*STUDY QUESTIONS:*
A: In the nappy-free baby article, how is the Cool Tools catalogue described?
B: Continue the nappy-free baby article, starting after its last sentence.

*STUDY TEXT:*
###

Nappy-free Baby

Put your children on the potty from an early age and your life will be better

Do you want your child to sit in a nappy full of their own faeces? Do you enjoy changing dirty nappies and wiping poo from their bottom, legs and back? Do you think it reasonable to allow your child to soil themselves, rather than to give them the opportunity to relieve themselves in a potty or toilet? If you answered yes to any of the above questions then this article is not for you.

Very young children are capable of holding it until given the opportunity to use a potty, and it is very easy to build this routine into your life. It has lots of benefits and is definitely something you should do.

One to save for her 18th birthday…

Nappy-free baby is a concept I first came across (like so many things) via Kevin Kelly’s Cool Tools (previously featured here). In this case it wasn’t through browsing the Cool Tools catalogue, a large printed book full of recommendations from the website and elsewhere. I highly, highly recommend the catalogue, it’s a few years out-of-date in some areas but browsing through it opens your mind up to all sorts of new opportunities, tools and things that you may not have considered before.

###

*INPUT DATA:*
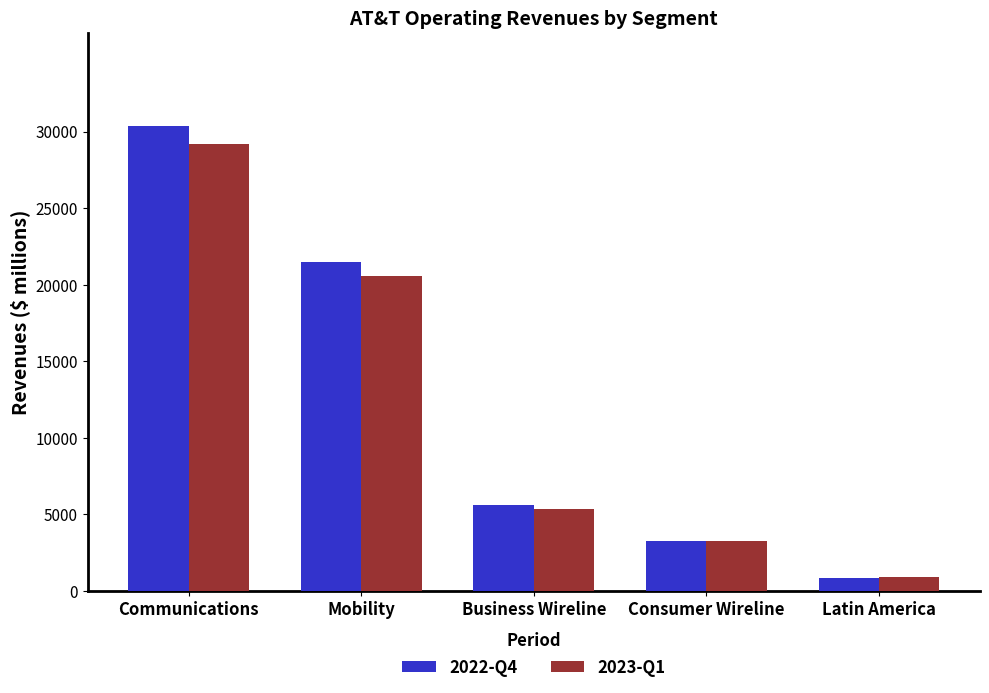

What is the label of the 3rd bar from the left?

Business Wireline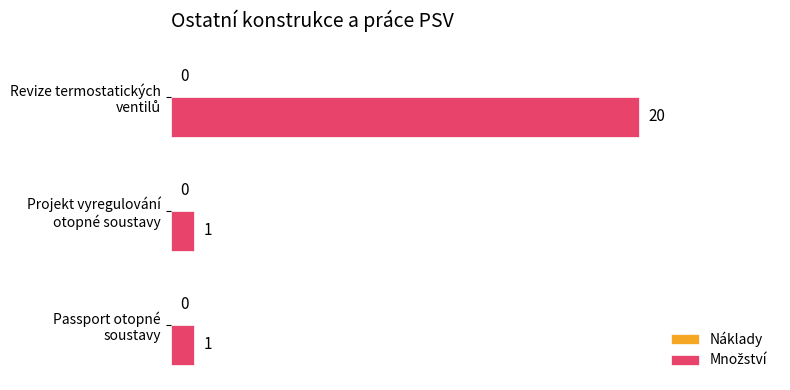

What is the maximum value shown in the chart?

20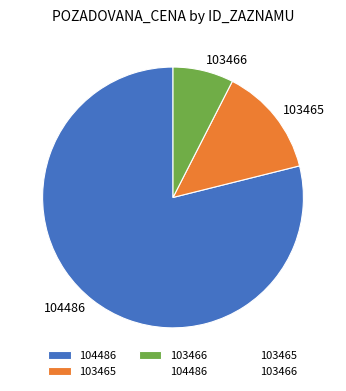

Which slice is the smallest?

103466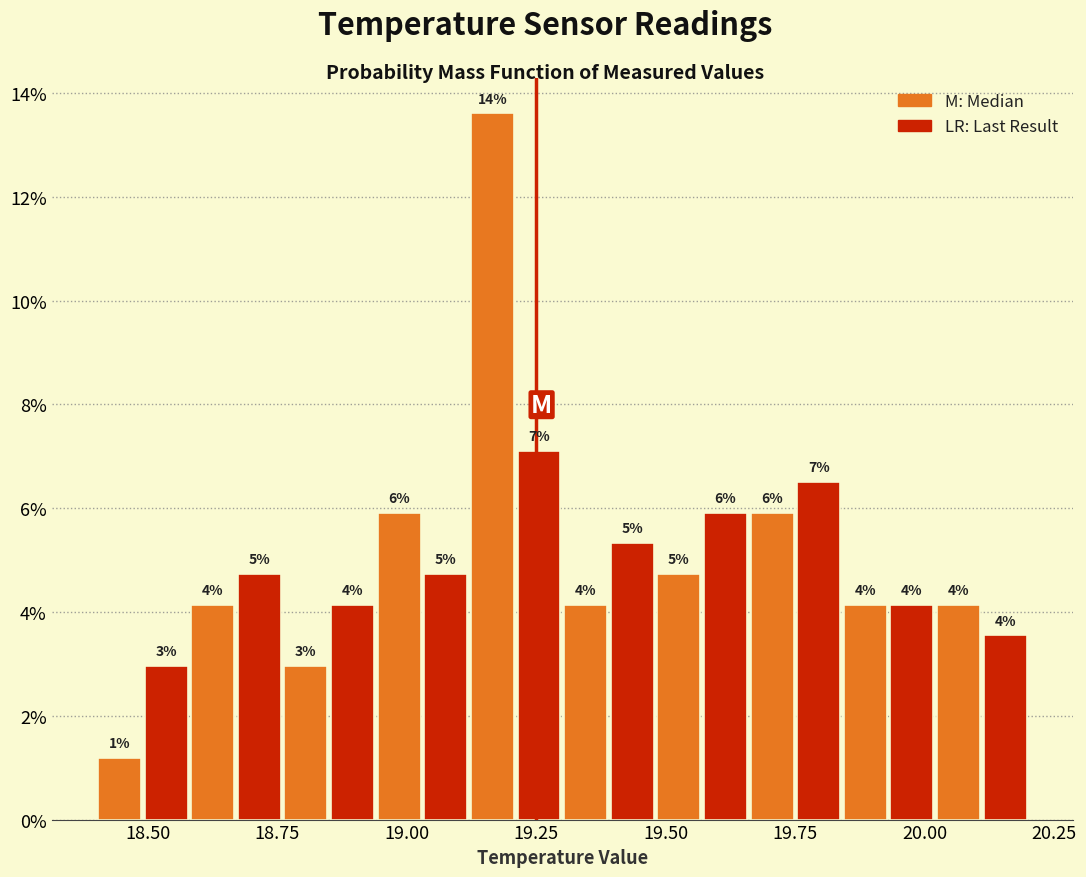

Read against the x-axis, roughly where is the centre of the tallest bar?

19.15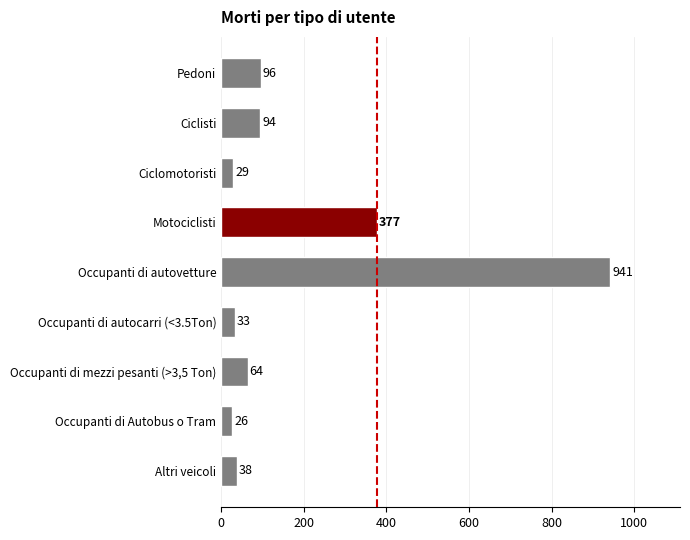

Does the chart contain any negative values?

No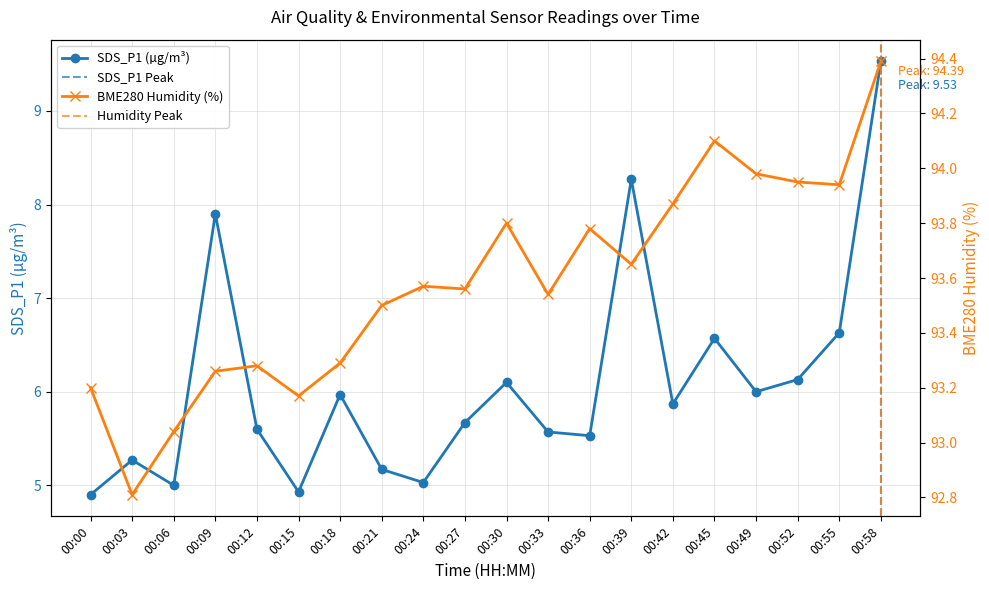

True or false: BME280_humidity has more than 1 points higher than both neighbors.

True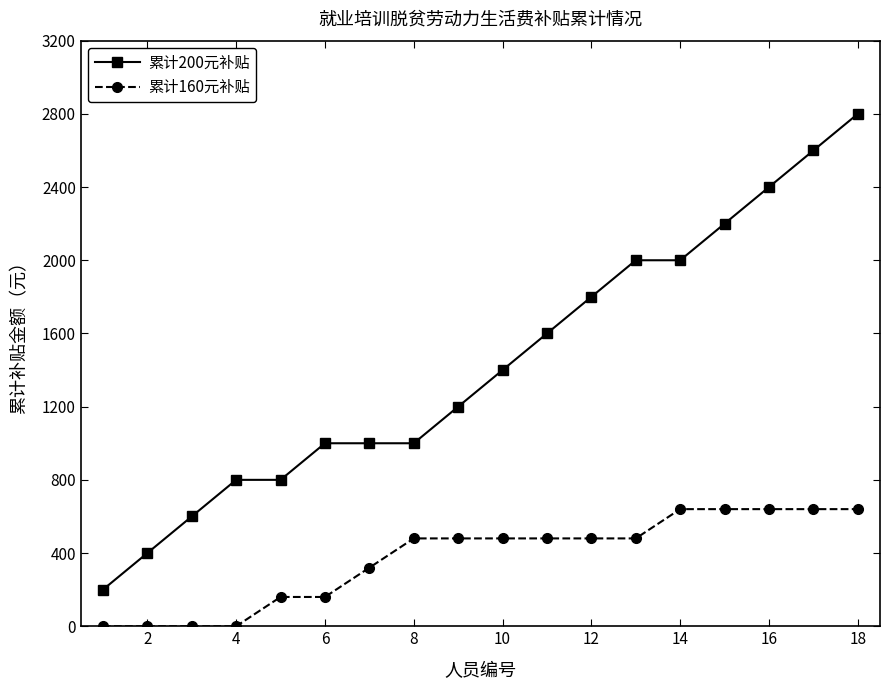

List the series in order of their peak value, lowest first.

累计160元补贴, 累计200元补贴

###

*ANSWERS BELOW:*
A: It is a large printed book full of recommendations from the website and elsewhere.

B:
The basic idea is that children do not want to soil themselves, and if you give them the opportunity to poo in a potty then they will do so, rather than in their nappy. The usual advice of waiting until a child is 2 or 3 until trying to introduce the potty is advice that has been promoted by and on behalf of Pampers and similar companies to sell more nappies. Nappies are very good and effective at holding in waste so it is easy and convenient to continue to use them. This is relatively recent advice, since good disposable nappies were invented. Prior to the 1950s, it was usual to encourage young children to use a potty, since it saved on laundry. This approach is still followed in many developing countries.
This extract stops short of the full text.